Guided by Death
Santa Muerte is the saint with the grinning skull face. Her origins are foggy as are many of the origins of many Mexican folk beliefs. These practices are rooted in indigenous folklore, cultural assimilation, and forced conversion. Santa Muerte is seen as a female visage of death; a strong feminine energy, but also as a loving and just mother figure. Many people trace her origins down to Aztec death reverence, but her origins become much foggier within the roots of African Diaspora religions. Many Afro-Caribbean religions such as Santeria, Hoodoo, Vodou, and Palo Mayombe have influenced her as well, especially in contemporary society. (Kindrick, 2015)
Santa Muerte appeared historically in 1797 and now has over five million followers in Mexico and a range in the tens of thousands in the United States alone. The cult of Santa Muerte is one of the fastest growing spiritual practices in contemporary society. Santa Muerte is seen as an assimilation of Aztec indigenous beliefs as well as Spanish colonial belief, but her Afro-Carribean roots are often overlooked. While indigenous and Spanish belief systems were overlapping due to colonialism; Spanish and African beliefs were also blending due to the slave trade. Mexico would become a melting pot for mixed traditions as individuals would blend various beliefs into their own individualistic ritual practices.

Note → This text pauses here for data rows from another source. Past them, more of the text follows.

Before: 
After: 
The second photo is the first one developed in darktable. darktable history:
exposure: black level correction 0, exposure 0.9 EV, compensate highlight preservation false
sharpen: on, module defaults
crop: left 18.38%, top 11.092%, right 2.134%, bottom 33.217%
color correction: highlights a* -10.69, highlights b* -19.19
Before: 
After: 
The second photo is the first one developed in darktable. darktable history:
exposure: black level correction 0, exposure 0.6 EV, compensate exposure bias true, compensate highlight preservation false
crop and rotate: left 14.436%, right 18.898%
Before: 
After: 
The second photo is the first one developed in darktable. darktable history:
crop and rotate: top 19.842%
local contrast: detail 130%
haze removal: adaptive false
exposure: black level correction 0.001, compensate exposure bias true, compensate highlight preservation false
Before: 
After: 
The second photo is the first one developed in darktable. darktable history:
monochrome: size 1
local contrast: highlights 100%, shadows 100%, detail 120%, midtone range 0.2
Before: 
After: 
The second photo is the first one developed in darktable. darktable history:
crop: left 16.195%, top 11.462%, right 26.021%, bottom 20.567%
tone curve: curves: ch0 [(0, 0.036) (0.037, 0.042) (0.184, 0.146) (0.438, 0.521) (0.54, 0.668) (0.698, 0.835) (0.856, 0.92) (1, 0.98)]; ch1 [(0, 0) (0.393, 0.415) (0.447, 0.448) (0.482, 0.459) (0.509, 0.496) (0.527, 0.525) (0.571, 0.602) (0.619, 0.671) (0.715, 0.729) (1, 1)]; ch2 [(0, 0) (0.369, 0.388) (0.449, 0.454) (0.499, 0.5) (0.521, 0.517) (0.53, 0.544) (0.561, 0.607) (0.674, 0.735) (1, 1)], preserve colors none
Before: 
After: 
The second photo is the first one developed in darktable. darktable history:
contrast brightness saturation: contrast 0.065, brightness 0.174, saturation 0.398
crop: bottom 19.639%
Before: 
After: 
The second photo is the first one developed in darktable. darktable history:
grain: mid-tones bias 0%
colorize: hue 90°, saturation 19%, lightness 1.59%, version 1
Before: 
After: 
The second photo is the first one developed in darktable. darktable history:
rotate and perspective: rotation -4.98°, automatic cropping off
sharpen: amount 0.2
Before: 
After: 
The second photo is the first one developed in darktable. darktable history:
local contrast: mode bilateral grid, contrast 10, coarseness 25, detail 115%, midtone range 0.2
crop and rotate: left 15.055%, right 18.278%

Colonialism paints a static religious background for Mexico, but it is far from static. (Kindrick, 2015)
Blackness is often excluded from the Mexican nationality discourse, but slaves were brought to Mexico as early as 1501. Slave owners were tasked with overseeing slave religious activities though many slaves continued to practice the beliefs they brought with them in an underground and secretive setting, much like those who followed Santa Muerte in the past. (Kindrick, 2015)
African slaves as well as worshippers of Santa Muerte seek to manipulate outcomes through ritual practice which readily interlinks the practices. Mexican traditions such as Brujeria and Curanderismo which use ritual practice for healing and manipulation of outcome are heavily influenced by African traditions of Animism and spirit worship. Incorporating saints into already held beliefs is also a very ancient tradition and can be understood as having a heavy influence on folk saints and folk beliefs in Mexico. Beliefs were readily held onto as new beliefs were being instilled into the people to create this blend of practices. (Kindrick, 2015)
Santa Muerte is venerated as the pure energy of death itself, but the veneration of death can be linked to African and Indigenous veneration of ancestors that have passed. Death consciousness was never really let go of in Mexico and the Caribbean with ancestor worship and remembrance still heavily practiced today. Though the origins of Santa Muerte are a foggy and blended mess one thing is certain, that the syncretism found in Santa Muerte today brings together various people of different social, economic, and religious backgrounds into one space of unity and spiritual freedom.